From 8d6bdb58566d3f32df0ce7f4a9d71fc976a2c595 Mon Sep 17 00:00:00 2001
From: Brian Warner <warner@lothar.com>
Date: Sun, 25 Jan 2009 17:06:39 -0700
Subject: [PATCH] diskwatcher: cache growth results (which take 30s to
 generate) for 3 minutes, to help munin, which invokes it 6 times in a row
 every 5 minutes

---
 misc/spacetime/diskwatcher.tac | 21 ++++++++++++++++++++-
 1 file changed, 20 insertions(+), 1 deletion(-)

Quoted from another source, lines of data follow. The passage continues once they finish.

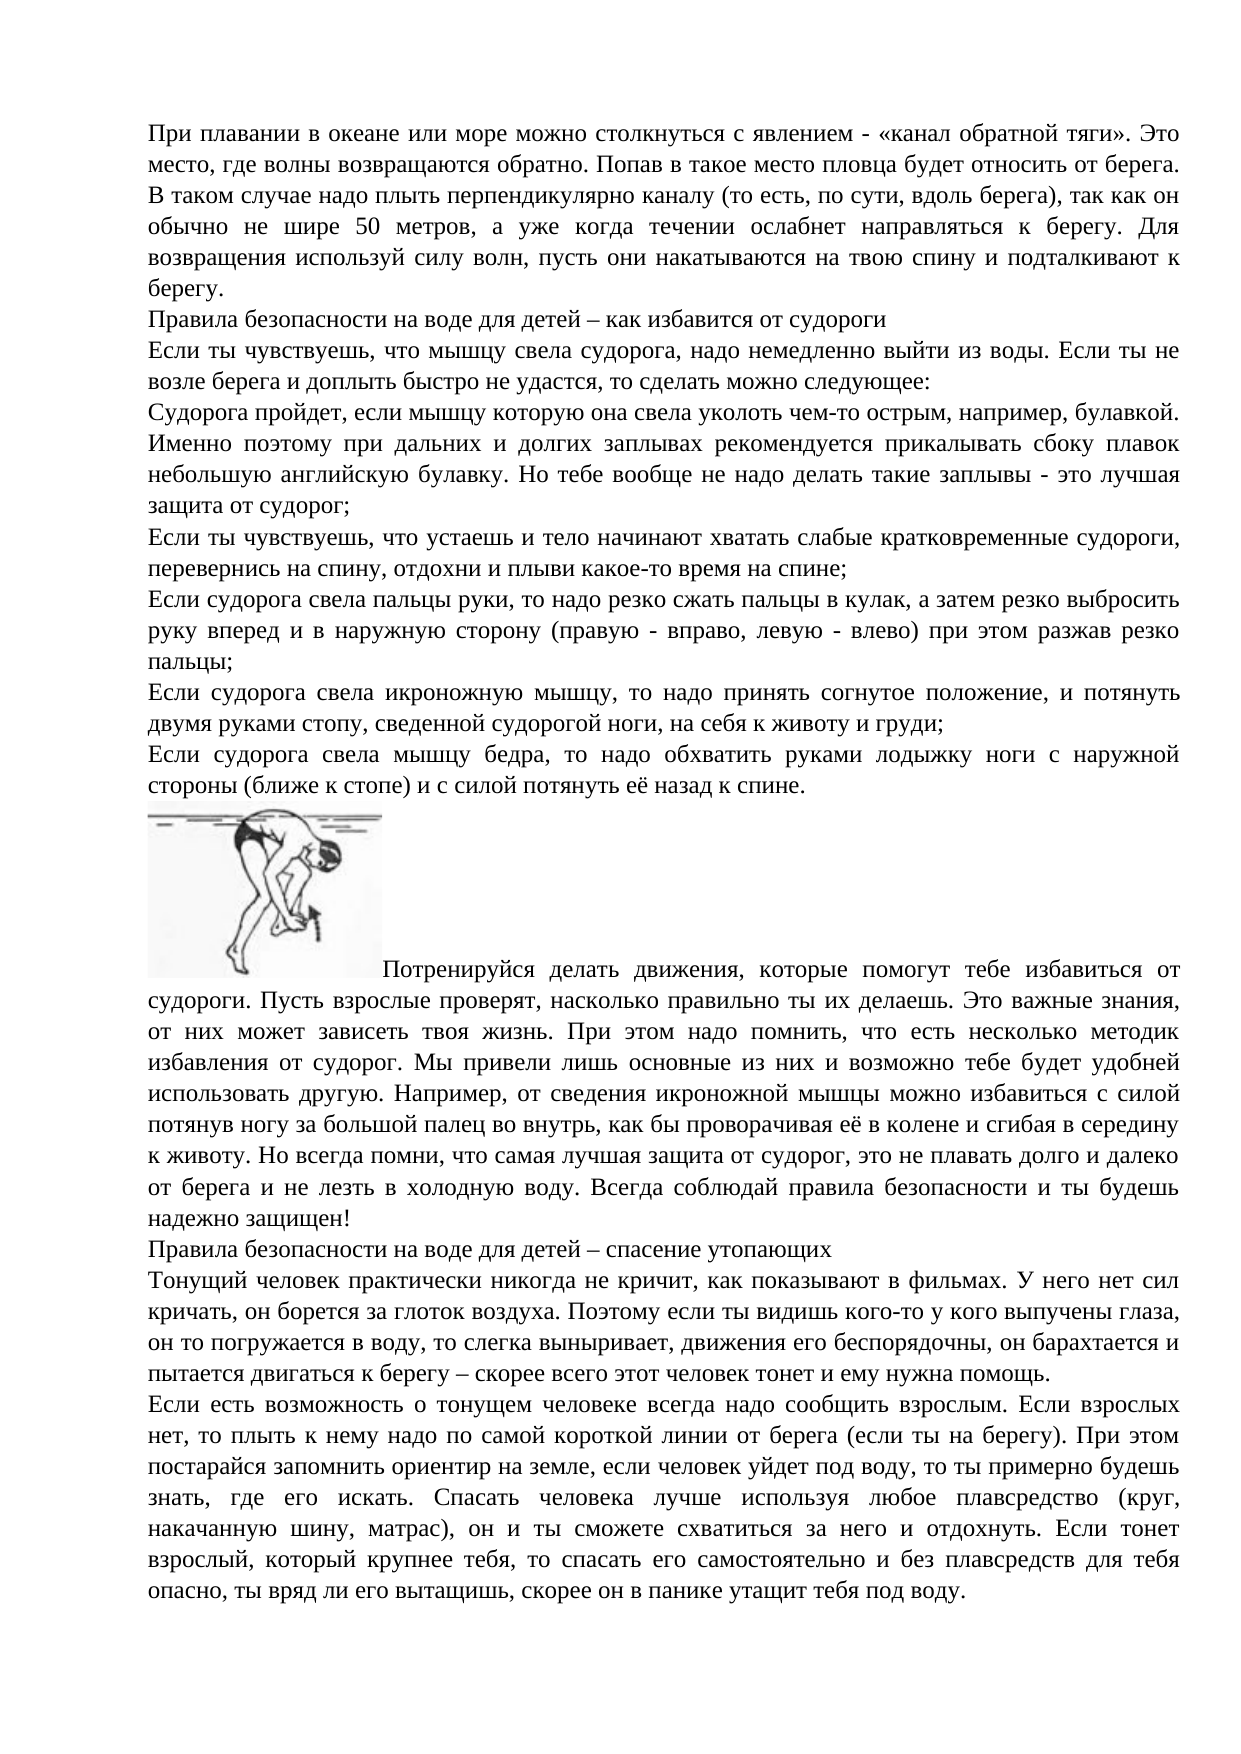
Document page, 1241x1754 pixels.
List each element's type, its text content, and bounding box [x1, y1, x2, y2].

text При плавании в океане или море можно столкнуться с явлением - «канал обратной тяги». Это место, где волны возвращаются обратно. Попав в такое место пловца будет относить от берега. В таком случае надо плыть перпендикулярно каналу (то есть, по сути, вдоль берега), так как он обычно не шире 50 метров, а уже когда течении ослабнет направляться к берегу. Для возвращения используй силу волн, пусть они накатываются на твою спину и подталкивают к берегу. [148, 118, 1181, 302]
text Правила безопасности на воде для детей – как избавится от судороги [148, 304, 1181, 333]
text Если судорога свела пальцы руки, то надо резко сжать пальцы в кулак, а затем резко выбросить руку вперед и в наружную сторону (правую - вправо, левую - влево) при этом разжав резко пальцы; [148, 584, 1181, 674]
text Если судорога свела икроножную мышцу, то надо принять согнутое положение, и потянуть двумя руками стопу, сведенной судорогой ноги, на себя к животу и груди; [148, 677, 1181, 737]
text Потренируйся делать движения, которые помогут тебе избавиться от судороги. Пусть взрослые проверят, насколько правильно ты их делаешь. Это важные знания, от них может зависеть твоя жизнь. При этом надо помнить, что есть несколько методик избавления от судорог. Мы привели лишь основные из них и возможно тебе будет удобней использовать другую. Например, от сведения икроножной мышцы можно избавиться с силой потянув ногу за большой палец во внутрь, как бы проворачивая её в колене и сгибая в середину к животу. Но всегда помни, что самая лучшая защита от судорог, это не плавать долго и далеко от берега и не лезть в холодную воду. Всегда соблюдай правила безопасности и ты будешь надежно защищен! [148, 801, 1181, 1231]
text Если судорога свела мышцу бедра, то надо обхватить руками лодыжку ноги с наружной стороны (ближе к стопе) и с силой потянуть её назад к спине. [148, 739, 1181, 799]
text Если ты чувствуешь, что устаешь и тело начинают хватать слабые кратковременные судороги, перевернись на спину, отдохни и плыви какое-то время на спине; [148, 522, 1181, 581]
picture [147, 801, 383, 978]
text Тонущий человек практически никогда не кричит, как показывают в фильмах. У него нет сил кричать, он борется за глоток воздуха. Поэтому если ты видишь кого-то у кого выпучены глаза, он то погружается в воду, то слегка выныривает, движения его беспорядочны, он барахтается и пытается двигаться к берегу – скорее всего этот человек тонет и ему нужна помощь. [148, 1265, 1181, 1387]
text Правила безопасности на воде для детей – спасение утопающих [148, 1234, 1181, 1262]
text Если есть возможность о тонущем человеке всегда надо сообщить взрослым. Если взрослых нет, то плыть к нему надо по самой короткой линии от берега (если ты на берегу). При этом постарайся запомнить ориентир на земле, если человек уйдет под воду, то ты примерно будешь знать, где его искать. Спасать человека лучше используя любое плавсредство (круг, накачанную шину, матрас), он и ты сможете схватиться за него и отдохнуть. Если тонет взрослый, который крупнее тебя, то спасать его самостоятельно и без плавсредств для тебя опасно, ты вряд ли его вытащишь, скорее он в панике утащит тебя под воду. [148, 1389, 1181, 1604]
text Если ты чувствуешь, что мышцу свела судорога, надо немедленно выйти из воды. Если ты не возле берега и доплыть быстро не удастся, то сделать можно следующее: [148, 335, 1181, 395]
text Судорога пройдет, если мышцу которую она свела уколоть чем-то острым, например, булавкой. Именно поэтому при дальних и долгих заплывах рекомендуется прикалывать сбоку плавок небольшую английскую булавку. Но тебе вообще не надо делать такие заплывы - это лучшая защита от судорог; [148, 397, 1181, 519]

diff --git a/misc/spacetime/diskwatcher.tac b/misc/spacetime/diskwatcher.tac
index d3683819..112b8781 100644
--- a/misc/spacetime/diskwatcher.tac
+++ b/misc/spacetime/diskwatcher.tac
@@ -25,7 +25,7 @@ results). Each line should be in the form:
 #  built-in graphs on web interface
 
 
-import os.path, urllib
+import os.path, urllib, time
 from datetime import timedelta
 from twisted.application import internet, service, strports
 from twisted.web import server, resource, http, client
@@ -72,6 +72,7 @@ class DiskWatcher(service.MultiService, resource.Resource):
 
     def __init__(self):
         assert os.path.exists("diskwatcher.tac") # run from the right directory
+        self.growth_cache = {}
         service.MultiService.__init__(self)
         resource.Resource.__init__(self)

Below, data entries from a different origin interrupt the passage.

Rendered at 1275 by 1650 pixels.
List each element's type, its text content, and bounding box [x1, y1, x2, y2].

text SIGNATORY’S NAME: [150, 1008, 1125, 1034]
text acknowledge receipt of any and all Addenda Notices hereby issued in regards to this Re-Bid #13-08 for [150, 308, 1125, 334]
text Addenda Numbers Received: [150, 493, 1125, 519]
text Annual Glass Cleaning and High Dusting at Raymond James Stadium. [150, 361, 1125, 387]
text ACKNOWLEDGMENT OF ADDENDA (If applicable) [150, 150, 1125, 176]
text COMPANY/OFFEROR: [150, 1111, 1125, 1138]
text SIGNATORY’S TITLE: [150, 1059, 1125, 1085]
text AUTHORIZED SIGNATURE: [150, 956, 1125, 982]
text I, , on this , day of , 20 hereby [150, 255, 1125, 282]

         self.store = Store("history.axiom")
@@ -238,6 +239,23 @@ class DiskWatcher(service.MultiService, resource.Resource):
         until the gatherer has been running and collecting data for that
         long."""
 
+        # a note about workload: for our oldest storage servers, as of
+        # 25-Jan-2009, the first DB query here takes about 40ms per server
+        # URL (some take as little as 10ms). There are about 110 servers, and
+        # two queries each, so the growth() function takes about 7s to run
+        # for each timespan. We track 4 timespans, and find_total_*_space()

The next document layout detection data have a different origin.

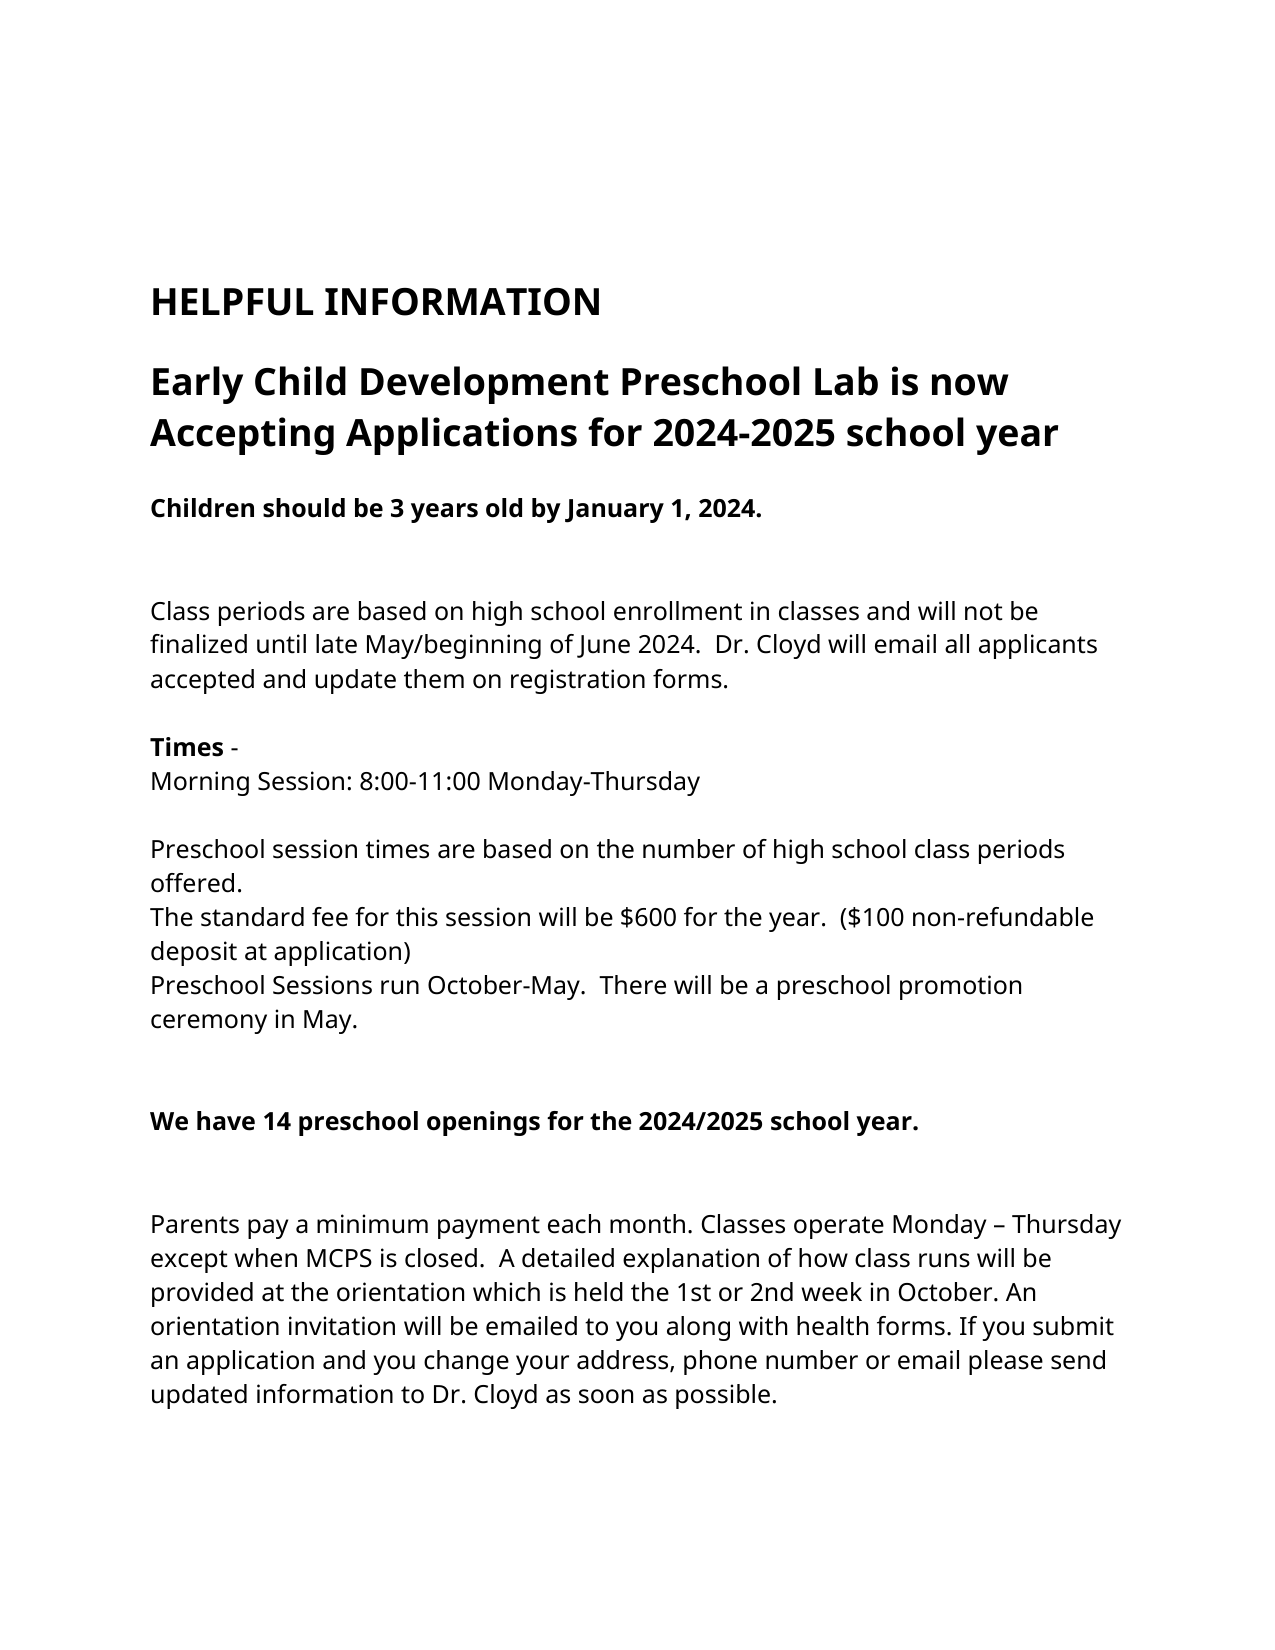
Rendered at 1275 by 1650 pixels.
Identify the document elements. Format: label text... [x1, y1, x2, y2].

text Class periods are based on high school enrollment in classes and will not be finalized until late May/beginning of June 2024. Dr. Cloyd will email all applicants accepted and update them on registration forms. [150, 593, 1125, 695]
text HELPFUL INFORMATION [150, 275, 1125, 355]
text Times - [150, 729, 1125, 763]
text The standard fee for this session will be $600 for the year. ($100 non-refundable deposit at application) [150, 900, 1125, 968]
text Children should be 3 years old by January 1, 2024. [150, 491, 1125, 525]
text Early Child Development Preschool Lab is now Accepting Applications for 2024-2025 school year [150, 355, 1125, 457]
text Preschool session times are based on the number of high school class periods offered. [150, 832, 1125, 900]
text Morning Session: 8:00-11:00 Monday-Thursday [150, 763, 1125, 797]
text We have 14 preschool openings for the 2024/2025 school year. [150, 1104, 1125, 1138]
text Parents pay a minimum payment each month. Classes operate Monday – Thursday except when MCPS is closed. A detailed explanation of how class runs will be provided at the orientation which is held the 1st or 2nd week in October. An orientation invitation will be emailed to you along with health forms. If you submit an application and you change your address, phone number or email please send updated information to Dr. Cloyd as soon as possible. [150, 1206, 1125, 1411]
text Preschool Sessions run October-May. There will be a preschool promotion ceremony in May. [150, 968, 1125, 1036]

+        # takes about 2.3s to run, so calculate_growth_timeleft() takes about
+        # 27s. Each HTTP query thus takes 27s, and we have six munin plugins
+        # which perform HTTP queries every 5 minutes. By adding growth_cache(),
+        # I hope to reduce this: the first HTTP query will still take 27s,
+        # but the subsequent five should be about 2.3s each.
+
+        # we're allowed to cache this value for 3 minutes
+        if timespan in self.growth_cache:
+            (when, value) = self.growth_cache[timespan]
+            if time.time() - when < 3*60:
+                return value
+
         td = timedelta(seconds=timespan)
         now = extime.Time()
         then = now - td
@@ -278,6 +296,7 @@ class DiskWatcher(service.MultiService, resource.Resource):
 
         if not num_nodes:
             return None
+        self.growth_cache[timespan] = (time.time(), total_growth)
         return total_growth
 
     def getChild(self, path, req):
-- 
2.45.2